Supplied passage:
▼

We may not receive the requisite acceptances of constituencies in the proceedings related to the Chapter 11 proceedings to confirm our Plan. Even if the requisite acceptances of our Plan are received, the Bankruptcy Court may not confirm such a plan. The precise requirements and evidentiary showing for confirming a plan, notwithstanding its rejection by one or more impaired classes of claims or equity interests, depends upon a number of factors including, without limitation, the status and seniority of the claims or equity interests in the rejecting class (i.e., secured claims or unsecured claims, subordinated or senior claims, preferred or common stock).

If a Chapter 11 plan of reorganization is not confirmed by the Bankruptcy Court, it is unclear whether we would be able to reorganize our business and what, if anything, holders of claims against us would ultimately receive with respect to their claims.

Even if a Chapter 11 Plan of Reorganization is consummated, we will continue to face risks.

Even if a Chapter 11 plan of reorganization is consummated, we will continue to face a number of risks, including certain risks that are beyond our control, such as further deterioration or other changes in economic conditions, changes in our industry, potential revaluing of our assets due to Chapter 11 proceedings, changes in consumer demand for, and acceptance of, our oil and gas and increasing expenses. Some of these concerns and effects typically become more acute when a case under the Bankruptcy Code continues for a protracted period without indication of how or when the case may be completed. As a result of these risks and others, there is no guaranty that a confirmed Chapter 11 plan of reorganization will achieve our stated goals.

47


 

In addition, at the outset of the Chapter 11 proceedings, the Bankruptcy Code gives the Debtor the exclusive right to propose the Plan and prohibits creditors, equity security holders and others from proposing a plan. We have currently retained the exclusive right to propose the Plan. If the Bankruptcy Court terminates that right, however, or the exclusivity period expires, there could be a material adverse effect on our ability to achieve confirmation of the Plan in order to achieve our stated goals.

Furthermore, even if our debts are reduced or discharged through the Plan, we may need to raise additional funds through public or private debt or equity financing or other various means to fund our business after the completion of the proceedings related to the Chapter 11 Cases. Adequate funds may not be available when needed or may not be available on favorable terms.

We have substantial liquidity needs and may be required to seek additional financing. If we are unable to obtain financing on satisfactory terms or maintain adequate liquidity, our ability to replace our proved reserves or to maintain current production levels and generate revenue will be limited.

▲

Data listing:
▼

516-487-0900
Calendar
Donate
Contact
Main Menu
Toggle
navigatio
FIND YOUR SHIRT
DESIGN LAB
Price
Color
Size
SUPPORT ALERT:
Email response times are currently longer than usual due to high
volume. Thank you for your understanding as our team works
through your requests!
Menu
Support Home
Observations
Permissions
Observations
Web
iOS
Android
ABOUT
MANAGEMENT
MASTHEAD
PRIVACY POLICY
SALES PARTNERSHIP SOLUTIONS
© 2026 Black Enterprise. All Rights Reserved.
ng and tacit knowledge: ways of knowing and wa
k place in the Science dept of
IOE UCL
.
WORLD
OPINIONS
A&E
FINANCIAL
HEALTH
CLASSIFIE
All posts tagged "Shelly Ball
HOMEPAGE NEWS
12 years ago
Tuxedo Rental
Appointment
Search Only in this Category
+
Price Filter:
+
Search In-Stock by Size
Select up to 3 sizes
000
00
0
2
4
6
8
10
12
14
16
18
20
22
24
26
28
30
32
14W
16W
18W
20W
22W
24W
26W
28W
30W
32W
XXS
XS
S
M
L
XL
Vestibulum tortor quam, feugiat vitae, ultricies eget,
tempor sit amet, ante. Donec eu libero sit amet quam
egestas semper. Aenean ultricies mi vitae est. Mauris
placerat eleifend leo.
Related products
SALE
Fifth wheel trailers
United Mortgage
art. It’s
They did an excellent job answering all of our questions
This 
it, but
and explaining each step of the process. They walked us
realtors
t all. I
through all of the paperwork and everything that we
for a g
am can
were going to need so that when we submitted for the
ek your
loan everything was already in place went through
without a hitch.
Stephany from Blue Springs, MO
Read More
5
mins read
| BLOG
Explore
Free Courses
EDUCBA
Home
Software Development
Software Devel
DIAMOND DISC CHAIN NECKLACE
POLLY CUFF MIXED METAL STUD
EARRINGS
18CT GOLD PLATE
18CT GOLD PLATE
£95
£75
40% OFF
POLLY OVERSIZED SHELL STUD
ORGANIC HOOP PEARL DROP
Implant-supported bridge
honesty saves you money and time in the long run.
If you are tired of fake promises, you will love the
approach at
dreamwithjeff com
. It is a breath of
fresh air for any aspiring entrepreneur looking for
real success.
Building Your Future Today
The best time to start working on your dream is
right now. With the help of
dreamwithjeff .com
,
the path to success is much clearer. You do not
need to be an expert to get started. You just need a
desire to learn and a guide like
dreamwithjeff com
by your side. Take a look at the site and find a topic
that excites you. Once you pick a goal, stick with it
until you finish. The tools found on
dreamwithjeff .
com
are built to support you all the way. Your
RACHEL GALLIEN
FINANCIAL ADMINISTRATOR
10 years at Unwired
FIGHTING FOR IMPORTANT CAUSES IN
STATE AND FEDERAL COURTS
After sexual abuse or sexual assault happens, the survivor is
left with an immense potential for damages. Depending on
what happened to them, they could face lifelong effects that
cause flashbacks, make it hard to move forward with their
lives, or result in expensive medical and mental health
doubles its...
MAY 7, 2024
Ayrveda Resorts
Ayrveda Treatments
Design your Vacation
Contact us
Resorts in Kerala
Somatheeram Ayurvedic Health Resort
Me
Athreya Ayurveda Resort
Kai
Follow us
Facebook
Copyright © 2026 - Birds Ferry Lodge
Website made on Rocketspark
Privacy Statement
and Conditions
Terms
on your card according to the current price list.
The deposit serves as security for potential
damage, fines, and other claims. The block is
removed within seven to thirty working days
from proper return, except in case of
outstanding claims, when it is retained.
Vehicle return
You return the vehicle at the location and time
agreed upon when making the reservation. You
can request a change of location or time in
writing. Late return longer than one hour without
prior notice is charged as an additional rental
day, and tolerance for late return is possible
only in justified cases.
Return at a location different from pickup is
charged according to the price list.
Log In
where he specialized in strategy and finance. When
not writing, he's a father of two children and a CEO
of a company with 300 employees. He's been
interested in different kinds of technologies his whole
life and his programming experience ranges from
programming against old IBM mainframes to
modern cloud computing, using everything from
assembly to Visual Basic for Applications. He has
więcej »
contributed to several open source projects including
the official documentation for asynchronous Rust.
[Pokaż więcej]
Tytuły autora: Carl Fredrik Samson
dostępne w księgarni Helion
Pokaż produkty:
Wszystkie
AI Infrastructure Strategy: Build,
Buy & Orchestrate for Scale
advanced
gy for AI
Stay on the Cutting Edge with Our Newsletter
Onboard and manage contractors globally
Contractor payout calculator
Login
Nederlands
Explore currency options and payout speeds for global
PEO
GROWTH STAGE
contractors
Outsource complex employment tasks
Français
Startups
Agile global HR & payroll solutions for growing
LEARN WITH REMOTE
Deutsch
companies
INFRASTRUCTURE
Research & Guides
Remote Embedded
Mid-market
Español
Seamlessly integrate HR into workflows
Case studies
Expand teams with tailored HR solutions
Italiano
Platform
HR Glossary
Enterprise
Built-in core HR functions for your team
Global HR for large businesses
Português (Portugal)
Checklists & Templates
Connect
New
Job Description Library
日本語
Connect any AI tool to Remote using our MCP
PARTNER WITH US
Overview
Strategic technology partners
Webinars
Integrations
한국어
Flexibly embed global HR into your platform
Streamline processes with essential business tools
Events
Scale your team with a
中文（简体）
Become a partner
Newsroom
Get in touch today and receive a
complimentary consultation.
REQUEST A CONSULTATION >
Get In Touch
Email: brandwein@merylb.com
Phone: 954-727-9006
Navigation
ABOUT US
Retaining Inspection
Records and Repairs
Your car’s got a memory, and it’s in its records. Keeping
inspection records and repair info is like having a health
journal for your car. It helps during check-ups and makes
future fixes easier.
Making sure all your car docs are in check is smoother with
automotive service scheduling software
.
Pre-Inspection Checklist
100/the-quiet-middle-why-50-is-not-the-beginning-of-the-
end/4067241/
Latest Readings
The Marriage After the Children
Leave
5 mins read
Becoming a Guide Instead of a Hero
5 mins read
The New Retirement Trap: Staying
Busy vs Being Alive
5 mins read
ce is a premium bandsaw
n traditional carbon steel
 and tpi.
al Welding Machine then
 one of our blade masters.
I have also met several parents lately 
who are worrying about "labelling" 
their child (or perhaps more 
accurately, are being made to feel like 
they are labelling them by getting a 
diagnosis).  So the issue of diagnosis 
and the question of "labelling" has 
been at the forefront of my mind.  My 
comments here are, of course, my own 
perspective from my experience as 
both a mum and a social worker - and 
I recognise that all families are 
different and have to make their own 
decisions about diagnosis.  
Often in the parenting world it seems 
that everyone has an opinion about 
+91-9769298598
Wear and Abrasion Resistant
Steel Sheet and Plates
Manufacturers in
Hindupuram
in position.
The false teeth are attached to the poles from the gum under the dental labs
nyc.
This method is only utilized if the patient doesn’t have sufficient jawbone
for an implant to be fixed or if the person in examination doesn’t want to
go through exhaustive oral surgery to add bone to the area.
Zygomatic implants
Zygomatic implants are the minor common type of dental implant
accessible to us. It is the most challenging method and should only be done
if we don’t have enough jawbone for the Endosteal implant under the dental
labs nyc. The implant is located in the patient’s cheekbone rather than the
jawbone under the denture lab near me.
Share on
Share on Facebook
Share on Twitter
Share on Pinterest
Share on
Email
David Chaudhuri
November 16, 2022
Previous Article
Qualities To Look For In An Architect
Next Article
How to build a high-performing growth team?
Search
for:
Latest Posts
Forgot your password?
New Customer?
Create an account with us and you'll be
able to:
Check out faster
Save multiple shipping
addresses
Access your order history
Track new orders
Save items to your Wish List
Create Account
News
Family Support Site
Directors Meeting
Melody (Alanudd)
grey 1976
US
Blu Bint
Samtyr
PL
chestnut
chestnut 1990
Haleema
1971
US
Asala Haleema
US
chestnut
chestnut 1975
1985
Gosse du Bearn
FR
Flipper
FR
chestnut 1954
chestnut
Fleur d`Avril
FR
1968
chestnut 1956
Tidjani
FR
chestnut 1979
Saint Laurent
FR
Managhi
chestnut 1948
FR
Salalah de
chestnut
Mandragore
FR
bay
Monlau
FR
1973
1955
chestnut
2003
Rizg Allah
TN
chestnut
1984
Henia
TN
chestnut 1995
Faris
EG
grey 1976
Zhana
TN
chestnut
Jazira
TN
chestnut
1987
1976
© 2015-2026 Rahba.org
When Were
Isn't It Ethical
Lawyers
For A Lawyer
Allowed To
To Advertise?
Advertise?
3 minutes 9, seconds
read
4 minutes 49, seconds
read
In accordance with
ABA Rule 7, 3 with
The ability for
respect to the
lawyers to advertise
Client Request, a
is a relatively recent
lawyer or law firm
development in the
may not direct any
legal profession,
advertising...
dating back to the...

▲

Work task 1:
Using the Chapter 11 risk passage, answer these:
(a) At the outset of the Chapter 11 proceedings, who does the Bankruptcy Code give the exclusive right to propose the Plan?
(b) When a plan is to be confirmed despite rejection by impaired classes, which factor is named as one the requirements depend on?
(c) Through what means might additional funds need to be raised after the proceedings related to the Chapter 11 Cases?
Work task 2: Reproduce the part of the Chapter 11 risk passage between "In addition, at" and "on favorable terms.", inclusive.

Exercise result 1:
(a) The Debtor.
(b) The status and seniority of the claims or equity interests in the rejecting class.
(c) Public or private debt or equity financing, or other various means.

Exercise result 2:
In addition, at the outset of the Chapter 11 proceedings, the Bankruptcy Code gives the Debtor the exclusive right to propose the Plan and prohibits creditors, equity security holders and others from proposing a plan. We have currently retained the exclusive right to propose the Plan. If the Bankruptcy Court terminates that right, however, or the exclusivity period expires, there could be a material adverse effect on our ability to achieve confirmation of the Plan in order to achieve our stated goals.

Furthermore, even if our debts are reduced or discharged through the Plan, we may need to raise additional funds through public or private debt or equity financing or other various means to fund our business after the completion of the proceedings related to the Chapter 11 Cases. Adequate funds may not be available when needed or may not be available on favorable terms.